■ Consegna A:
Rispondi alle seguenti domande sul brano su Ricucci, una risposta per riga con la stessa numerazione:
(i) Fino a quale quota delle azioni della Rcs arrivò ad accumulare Ricucci?
(ii) Quale allora senatore si sforzò di argomentare in senso inverso?
(iii) Di chi era allora promesso sposo l'immobiliarista?
──────────
Sono domande che valgono per Ricucci ma non solo, non dobbiamo abituarci a convivere con le malattie della nostra giustizia. Con i processi che finiscono per non essere mai celebrati e con la custodia preventiva che diventa il pagamento anticipato di una pena che non sarà mai comminata. Il garantismo non può essere a senso unico e lo diciamo proprio noi del Corriere della Sera che di Ricucci e dei suoi avidi amici dovevamo essere lo scalpo. Garantisti dunque, ma non innocentisti.

Non ci sfugge che dell’assalto alla Rcs l’immobiliarista non fosse certo il cervello. Se i furbetti del quartierino avevano un capozona non era di sicuro l’allora promesso sposo di Anna Falchi. Attorno a lui, vale proprio la pena ricordarlo, si era formata una rete di rapporti e di solidarietà assolutamente sorprendente.

Il network di coperture aveva nell’inquilino di palazzo Koch e nei banchieri a lui fedeli un punto di riferimento decisivo, ma poteva contare anche sulla benevolenza di personalità di primo piano sia della maggioranza sia dell’opposizione che non ebbero remore a spendersi a favore del raider venuto dal nulla.

Spuntò persino una singolare teoria in virtù della quale la capacità di intrapresa dei Ricucci, degli Statuto e dei Coppola avrebbe potuto addirittura rivitalizzare l’esangue capitalismo italiano privo ormai di leadership carismatiche e di voglia di rischiare. La vittoria del mattone ricco e smart contro l’industria non competitiva e demodé.

Ricordarlo a sette-otto mesi di distanza sembra un’operazione archeologica tanto oggi quelle tesi appaiono paradossali e improvvisate, eppure quel dibattito tenne banco per settimane e settimane mentre il mercato finanziario italiano viveva giornate da Far West. Persone di buona cultura e di altrettanto sano equilibrio come l’allora senatore Franco Bassanini si sforzarono di argomentare in senso inverso, di riportare nei palazzi della politica e nelle suite della finanza la lucidità perduta.

Non sempre hanno trovato consensi attorno a sé e qualche prezzo alla fine lo hanno pagato. In questi mesi attorno alle gesta di Ricucci è sorta una piccola letteratura. Libri e pamphlet hanno ricostruito minuziosamente le vicende finanziarie che lo hanno visto accumulare fino a circa il 20% delle azioni della Rcs e progettare la più inverosimile delle Opa. Ma pur non sottovalutando il contributo di questi lavori resta in molti la sensazione che la vera storia di quell’agosto debba ancora essere scritta.
──────────
■ Consegna B:
Duplica senza alcuna modifica, dalle voci, la parte che si apre con la riga contenente "Стародубова: новогодние салаты" e si chiude con la riga contenente "15. Półmaraton Dwóch", entrambe comprese.
──────────
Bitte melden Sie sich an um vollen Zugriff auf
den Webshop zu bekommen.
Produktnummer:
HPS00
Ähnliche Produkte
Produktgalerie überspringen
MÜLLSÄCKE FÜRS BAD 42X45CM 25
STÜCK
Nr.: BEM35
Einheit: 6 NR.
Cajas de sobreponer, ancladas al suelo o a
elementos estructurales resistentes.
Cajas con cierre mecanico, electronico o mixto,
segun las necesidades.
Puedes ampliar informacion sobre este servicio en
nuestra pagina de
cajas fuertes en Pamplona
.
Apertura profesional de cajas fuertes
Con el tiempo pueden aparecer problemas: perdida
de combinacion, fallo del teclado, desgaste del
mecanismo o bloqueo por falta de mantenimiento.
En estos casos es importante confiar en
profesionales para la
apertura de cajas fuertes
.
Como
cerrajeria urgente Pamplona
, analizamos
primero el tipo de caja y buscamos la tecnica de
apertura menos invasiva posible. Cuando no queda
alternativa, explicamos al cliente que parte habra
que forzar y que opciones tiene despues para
──────────
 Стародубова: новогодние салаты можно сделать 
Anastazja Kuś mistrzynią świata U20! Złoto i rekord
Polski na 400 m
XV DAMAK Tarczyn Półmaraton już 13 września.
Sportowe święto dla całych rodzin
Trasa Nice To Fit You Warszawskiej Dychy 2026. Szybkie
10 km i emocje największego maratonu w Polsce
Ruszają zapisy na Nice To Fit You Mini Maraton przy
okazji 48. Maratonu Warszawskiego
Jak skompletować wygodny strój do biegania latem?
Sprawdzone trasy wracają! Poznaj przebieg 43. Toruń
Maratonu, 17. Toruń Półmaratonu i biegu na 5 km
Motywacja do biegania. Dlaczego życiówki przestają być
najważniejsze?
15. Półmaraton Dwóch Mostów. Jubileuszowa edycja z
──────────
■ Risposta finale A:
(i) Circa il 20%.
(ii) Franco Bassanini.
(iii) Di Anna Falchi.

■ Risposta finale B:
 Стародубова: новогодние салаты можно сделать 
Anastazja Kuś mistrzynią świata U20! Złoto i rekord
Polski na 400 m
XV DAMAK Tarczyn Półmaraton już 13 września.
Sportowe święto dla całych rodzin
Trasa Nice To Fit You Warszawskiej Dychy 2026. Szybkie
10 km i emocje największego maratonu w Polsce
Ruszają zapisy na Nice To Fit You Mini Maraton przy
okazji 48. Maratonu Warszawskiego
Jak skompletować wygodny strój do biegania latem?
Sprawdzone trasy wracają! Poznaj przebieg 43. Toruń
Maratonu, 17. Toruń Półmaratonu i biegu na 5 km
Motywacja do biegania. Dlaczego życiówki przestają być
najważniejsze?
15. Półmaraton Dwóch Mostów. Jubileuszowa edycja z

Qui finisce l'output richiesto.